Venetia Robertson ready for the conference!
Venetia Robertson ready for the conference!

I certainly don’t mean to detract from the importance of making niche areas like fandom and religion studies visible on an international and interdisciplinary scale, or the much-appreciated effort that went in to the organisation and contribution of this conference and its participants: there was indeed a wealth of interesting, useful, and high-quality papers. Nonetheless, as a reflection on the state of popular culture and its integration into multi­-religious studies (not to mention the relevant spheres of civil/quasi/alternative/implicit religion etc.) I feel these criticisms need timely evaluation. And I have some heartening thoughts to that effect: there is a blossoming field of intersectional work on these topics at the moment if one takes the time to look!
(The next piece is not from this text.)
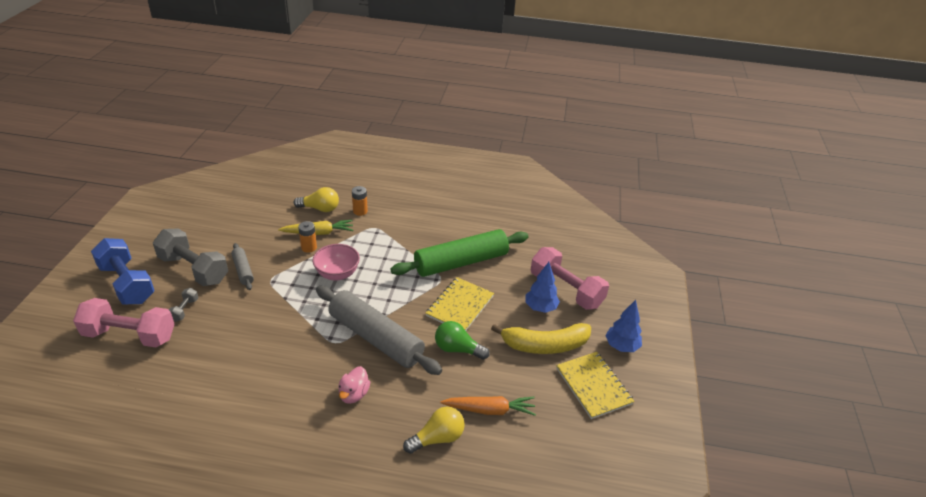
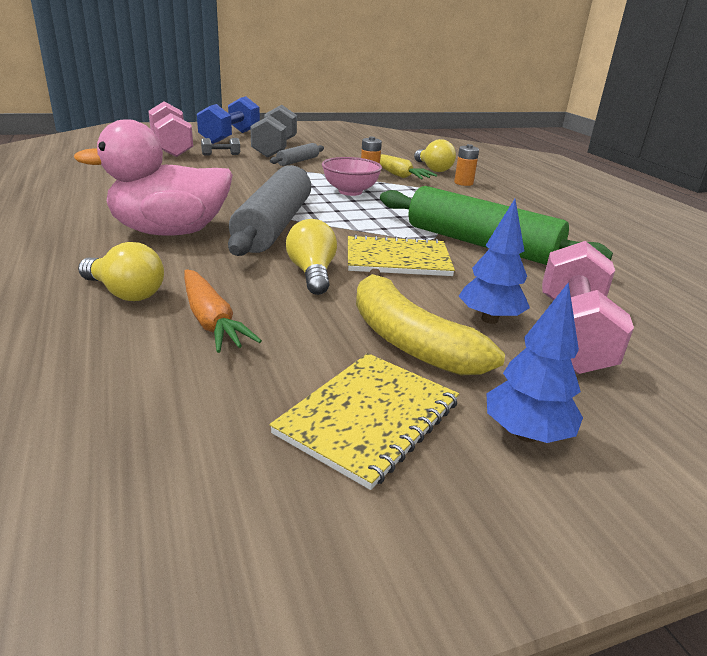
camera: 60 degrees right, 10 degrees down
pink duck [338,366,370,404] -> pink duck [74,119,233,236], size x2.21
green light bulb [435,321,490,360] -> yellow light bulb [286,219,337,295]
The promotional material available at Leicester, interestingly, confirmed this, and I include some pictures of it here. I think it’s telling that Joss Whedon studies has had its own journal, Slayage, for over ten years, but to find more journal articles on a vast panoply of religion and fandom junctures you can try the Journal Of Religion And Popular Culture, the classic Journal Of Popular Culture or the newer Transformative Works And Cultures and the Journal of Fandom Studies, whose book reviews keep on top of the most recent additions to this field. This conference also saw the launch of the comprehensive volume, The Routledge Companion to Religion and Popular Culture (which ranges in price between $277 AUD on BookDepository to a whopping $405 at Angus and Robertson), edited by John Lyden and Eric Mazur, as yet another example of the popularity of this topic in contemporary scholarship. I’m also pleased to say that my paper will be a chapter in the forthcoming volume for INFORM/Ashgate, Fiction, Invention, and Hyper-reality: From Popular Culture to Religion (edited by Carole Cusack and Pavol Kosnáč) alongside some brilliant minds exploring the relationship of spirituality to conspiracy theories, Tolkein’s legendarium, Discordianism, with a handful of, yes, practitioner’s accounts, this time from Pagans, Jedis and Dudeists—it’s sure to be a vibrant, diverse, and illuminating contribution to the discussion on fandom and religion.